Divorcing with children in the house is typically harder than it is when there are no kids affected by a couple’s circumstances. There are more financial considerations to address and a very strong likelihood that the parents will continue seeing each other frequently until the children turn 18, if not for the rest of their lives.
One of the most common pieces of advice given to those sharing custody of young children is to change the focus of their relationship from highlighting the harm caused by their spouse to prioritizing what is truly best for the children. Regardless of how toxic things may have become between the parents, they both generally want what is best for their children. If they choose to work together, the situation can be far less stressful and damaging for the children involved. These are a few ways that parents can minimize the conflict they experience and keep the focus on what is best for their children.
Establish long-term goals for children
Whether one parent intends to groom the children to take over the family business or the parents need to address college expenses and preparations, the long-term goals of the children should impact everything from the budget to the schedule of the family while the children are young. When parents have shared goals that they want to achieve for their children, like setting aside a certain amount and savings for their college tuition, it may be easier for them to cooperate with each other.
Highlight where the other parent succeeds
It’s very easy to be critical of a co-parent and to find fault with their late arrivals to exchanges and other obvious failings regarding adherence to a parenting plan. However, even the most devoted parent is only human, and most people in co-parenting arrangements will do what they can for the benefit of their children. Making a point to mentally note whenever the other parent goes above and beyond or does something particularly considerate for the children can help create a sense of positivity and gratitude in a co-parenting relationship.
Have a plan for the disagreements that arise
Butting heads about whether one of the children is old enough to start taking a martial arts class or get their own mobile phone is a normal part of co-parenting. It is easier to overcome those challenges without them negatively impacting the children in the family if the parents have a plan in place for navigating their disagreements ahead of time.
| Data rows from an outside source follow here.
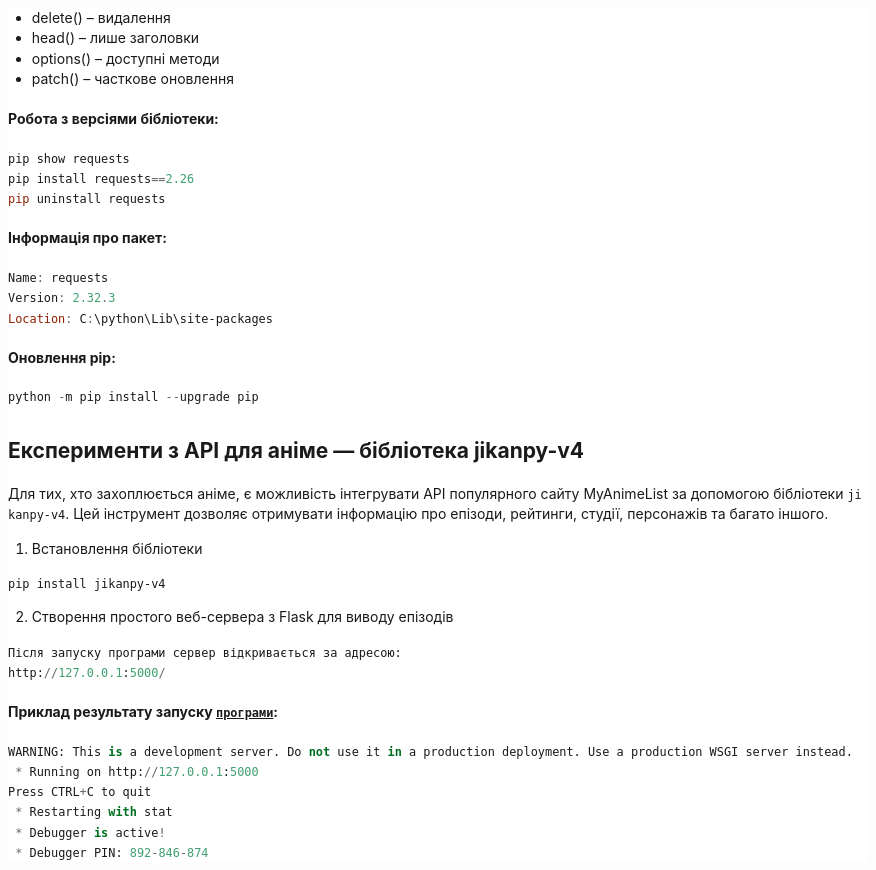 * delete() – видалення
* head() – лише заголовки
* options() – доступні методи
* patch() – часткове оновлення
#### Робота з версіями бібліотеки:
```powershell
pip show requests
pip install requests==2.26
pip uninstall requests
```
#### Інформація про пакет:
```powershell
Name: requests
Version: 2.32.3
Location: C:\python\Lib\site-packages
```
#### Оновлення pip:
```powershell
python -m pip install --upgrade pip
```
## Експерименти з API для аніме — бібліотека jikanpy-v4

Для тих, хто захоплюється аніме, є можливість інтегрувати API популярного сайту MyAnimeList за допомогою бібліотеки `jikanpy-v4`. Цей інструмент дозволяє отримувати інформацію про епізоди, рейтинги, студії, персонажів та багато іншого.

1. Встановлення бібліотеки
```
pip install jikanpy-v4
```
2. Створення простого веб-сервера з Flask для виводу епізодів
```python
Після запуску програми сервер відкривається за адресою:
http://127.0.0.1:5000/
```
#### Приклад результату запуску [ `програми`](anime.py):
```python
WARNING: This is a development server. Do not use it in a production deployment. Use a production WSGI server instead.
 * Running on http://127.0.0.1:5000
Press CTRL+C to quit
 * Restarting with stat
 * Debugger is active!
 * Debugger PIN: 892-846-874
```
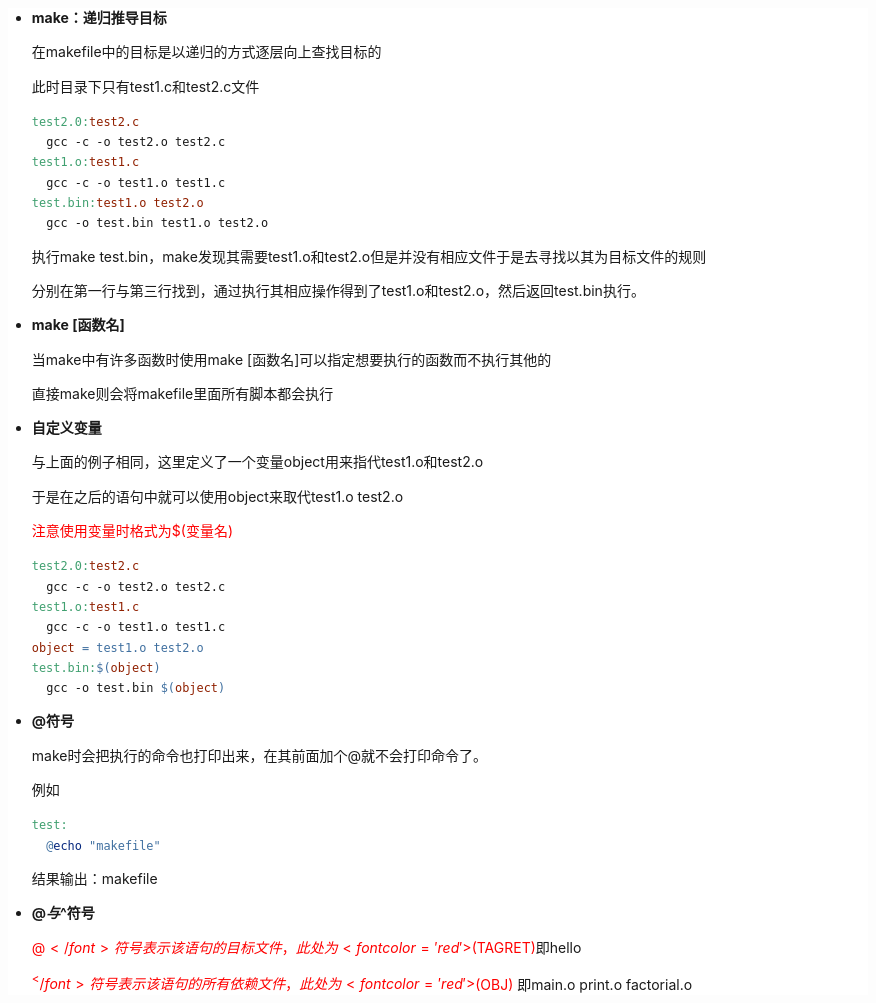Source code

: - **make：递归推导目标**

  在makefile中的目标是以递归的方式逐层向上查找目标的

  此时目录下只有test1.c和test2.c文件

  ```makefile
  test2.0:test2.c
  	gcc -c -o test2.o test2.c
  test1.o:test1.c
  	gcc -c -o test1.o test1.c
  test.bin:test1.o test2.o
  	gcc -o test.bin test1.o test2.o
  ```

  执行make test.bin，make发现其需要test1.o和test2.o但是并没有相应文件于是去寻找以其为目标文件的规则

  分别在第一行与第三行找到，通过执行其相应操作得到了test1.o和test2.o，然后返回test.bin执行。

- **make [函数名]**

  当make中有许多函数时使用make [函数名]可以指定想要执行的函数而不执行其他的

  直接make则会将makefile里面所有脚本都会执行

- **自定义变量**

  与上面的例子相同，这里定义了一个变量object用来指代test1.o和test2.o

  于是在之后的语句中就可以使用object来取代test1.o test2.o     

  <font color='red'>注意使用变量时格式为$(变量名)</font>

  ```makefile
  test2.0:test2.c
  	gcc -c -o test2.o test2.c
  test1.o:test1.c
  	gcc -c -o test1.o test1.c
  object = test1.o test2.o	
  test.bin:$(object)
  	gcc -o test.bin $(object)
  ```

- **@符号**

  make时会把执行的命令也打印出来，在其前面加个@就不会打印命令了。

  例如

  ```makefile
  test:
  	@echo "makefile"
  ```

  结果输出：makefile

- **$@与$^符号**

  <font color='red'>$@</font>符号表示该语句的目标文件，此处为<font color='red'>$(TAGRET)</font>即hello

  <font color='red'>$^</font>符号表示该语句的所有依赖文件，此处为<font color='red'>$(OBJ)</font> 即main.o print.o factorial.o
Having a co-parenting therapist, pastor or trusted family friend to serve as a mediator can help facilitate faster and more amicable resolutions to disagreements between the parents that might otherwise affect their ability to work cooperatively for the children.
Keeping the focus on stability for the children and trying to support one another instead of fighting against one another may ultimately benefit not just parents but the entire family as household circumstances change.